Егор Кузьмич пожал плечами:
— С узла связи, хорошо помню, все забрал, а вот обронить дорогой… Так ехал-то тихонько. Разве, когда с машиной разъезжался, ходочек мой в кювет сполз, чуть не опрокинулся… Было такое. Всего две машины мне встретились. Со второй хорошо разъехались, а вот с первой в узком месте встреча произошла, пришлось сворачивать с пути, — старик помолчал. — Встретилась она мне, слышь-ка, аккурат возле древних курганов, где в довоенную пору раскопки производились. Вот об тех раскопках могу очень даже многое сказать…
— Древности — штука интересная, но в первую очередь нам надо со своими раскопками разобраться, — остановил подполковник.
— Дак оно, конечно, — быстро согласился Егор Кузьмич. — С культстановским колодцем, слышь-ка, вон какая антересная история происходит…
Уехал Гладышев из Ярского поздно ночью.

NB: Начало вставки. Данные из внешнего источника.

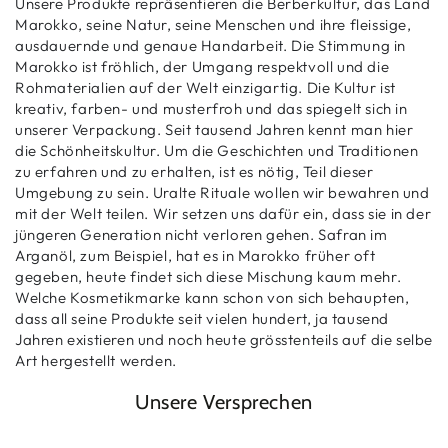
Unsere Produkte repräsentieren die Berberkultur, das Land
Marokko, seine Natur, seine Menschen und ihre fleissige,
ausdauernde und genaue Handarbeit. Die Stimmung in
Marokko ist fröhlich, der Umgang respektvoll und die
Rohmaterialien auf der Welt einzigartig. Die Kultur ist
kreativ, farben- und musterfroh und das spiegelt sich in
unserer Verpackung. Seit tausend Jahren kennt man hier
die Schönheitskultur. Um die Geschichten und Traditionen
zu erfahren und zu erhalten, ist es nötig, Teil dieser
Umgebung zu sein. Uralte Rituale wollen wir bewahren und
mit der Welt teilen. Wir setzen uns dafür ein, dass sie in der
jüngeren Generation nicht verloren gehen. Safran im
Arganöl, zum Beispiel, hat es in Marokko früher oft
gegeben, heute findet sich diese Mischung kaum mehr.
Welche Kosmetikmarke kann schon von sich behaupten,
dass all seine Produkte seit vielen hundert, ja tausend
Jahren existieren und noch heute grösstenteils auf die selbe
Art hergestellt werden.
Unsere Versprechen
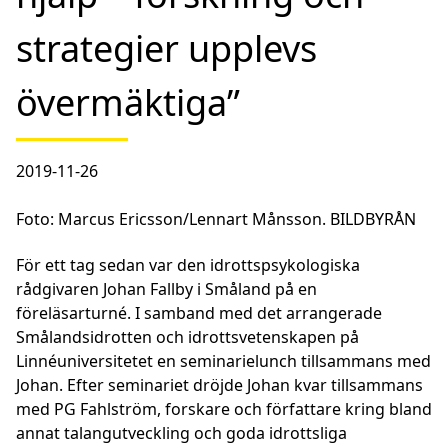
strategier upplevs
övermäktiga”
2019-11-26
Foto: Marcus Ericsson/Lennart Månsson. BILDBYRÅN
För ett tag sedan var den idrottspsykologiska
rådgivaren Johan Fallby i Småland på en
föreläsarturné. I samband med det arrangerade
Smålandsidrotten och idrottsvetenskapen på
Linnéuniversitetet en seminarielunch tillsammans med
Johan. Efter seminariet dröjde Johan kvar tillsammans
med PG Fahlström, forskare och författare kring bland
annat talangutveckling och goda idrottsliga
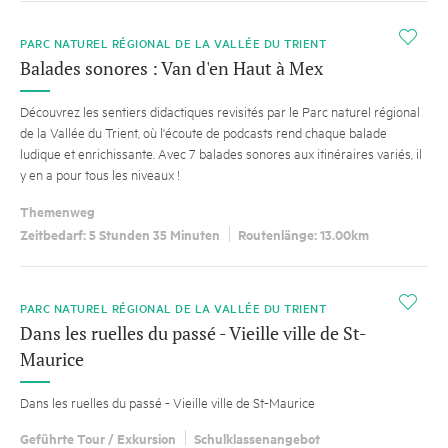
i
PARC NATUREL RÉGIONAL DE LA VALLÉE DU TRIENT
Balades sonores : Van d'en Haut à Mex
Découvrez les sentiers didactiques revisités par le Parc naturel régional
de la Vallée du Trient, où l'écoute de podcasts rend chaque balade
ludique et enrichissante. Avec 7 balades sonores aux itinéraires variés, il
y en a pour tous les niveaux !
Themenweg
Zeitbedarf: 5 Stunden 35 Minuten
Routenlänge: 13.00km
i
PARC NATUREL RÉGIONAL DE LA VALLÉE DU TRIENT
Dans les ruelles du passé - Vieille ville de St-
Maurice
Dans les ruelles du passé - Vieille ville de St-Maurice
Geführte Tour / Exkursion
Schulklassenangebot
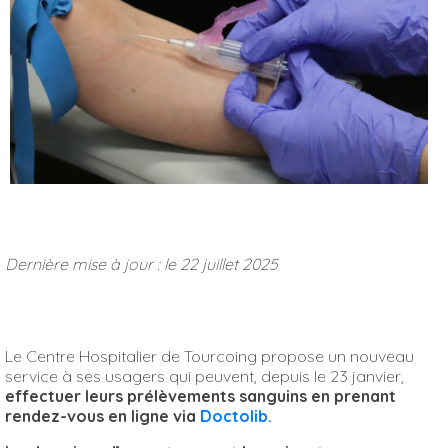
Dernière mise à jour : le 22 juillet 2025
Le Centre Hospitalier de Tourcoing propose un nouveau
service à ses usagers qui peuvent, depuis le 23 janvier,
effectuer leurs prélèvements sanguins en prenant
rendez-vous en ligne
via
Doctolib.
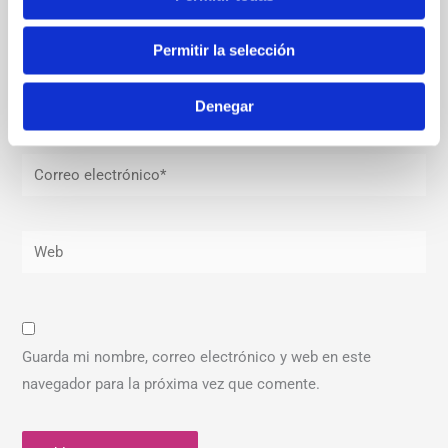
Permitir la selección
Nombre*
Denegar
Correo
electrónico*
Web
Guarda mi nombre, correo electrónico y web en este
navegador para la próxima vez que comente.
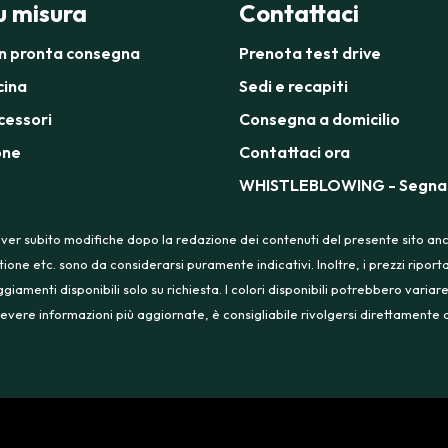
su misura
Contattaci
in pronta consegna
Prenota test drive
cina
Sedi e recapiti
cessori
Consegna a domicilio
one
Contattaci ora
WHISTLEBLOWING - Segnal
ver subito modifiche dopo la redazione dei contenuti del presente sito anche
tione etc. sono da considerarsi puramente indicativi. Inoltre, i prezzi ripo
menti disponibili solo su richiesta. I colori disponibili potrebbero variare
 ricevere informazioni più aggiornate, è consigliabile rivolgersi direttament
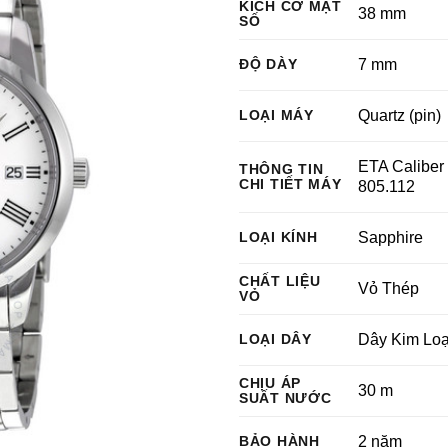
KÍCH CỠ MẶT
38 mm
SỐ
ĐỘ DÀY
7 mm
LOẠI MÁY
Quartz (pin)
ETA Caliber
THÔNG TIN
CHI TIẾT MÁY
805.112
LOẠI KÍNH
Sapphire
CHẤT LIỆU
Vỏ Thép
VỎ
LOẠI DÂY
Dây Kim Loạ
CHỊU ÁP
30 m
SUẤT NƯỚC
BẢO HÀNH
2 năm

Маркел Маркелович Чернышев убеждал его остаться, потаскать из Потеряева озера на утренней зорьке окуней, но он отказался. Не терпелось пораньше на следующий день увидеть вернувшихся из Новосибирска Бирюкова и Голубева. Нужно было ставить окончательную точку в этом запутанном деле большой давности.
22. Боря Медников вернулся
Двери кабинета почти не закрывались. Сотрудники райотдела, будто сговорившись, один за другим забегали к Антону Бирюкову. Кто хлопал по плечу, кто жал руки, кто просто поздравлял, но всем обязательно хотелось узнать подробности, как они со Славой Голубевым отыскали почти неизвестного человека в таком большом городе. Поначалу Антон недоумевал, откуда так быстро разнеслась по отделу весть об их успехе, и, только перехватив в коридоре ныряющего из кабинета в кабинет Голубева, понял, что это его рук дело.
— Ну, Славка, организую тебе вызов на ковер к подполковнику за преждевременное разглашение! — пригрозил Бирюков, но Голубев только разулыбался:
— Пусть знают, что такое коллектив, — он поднял над головой кулак. — Коллектив — это прежде всего сила! — и зачастил: — Кстати, подполковник уже пригласил нас. Боря Медников вернулся из Москвы, фотографии восстановленного портрета привез. Вот-вот должен появиться в райотделе. Да вот он! Собственной персоной выплывает. Ух ты! Важный какой…
Антон оглянулся. По коридору вразвалочку, чуть выпятив несколько полноватый живот, шел Борис Медников. В новом светлом костюме, привычно держа в руке дорогую папку, он походил на преуспевающего кандидата наук.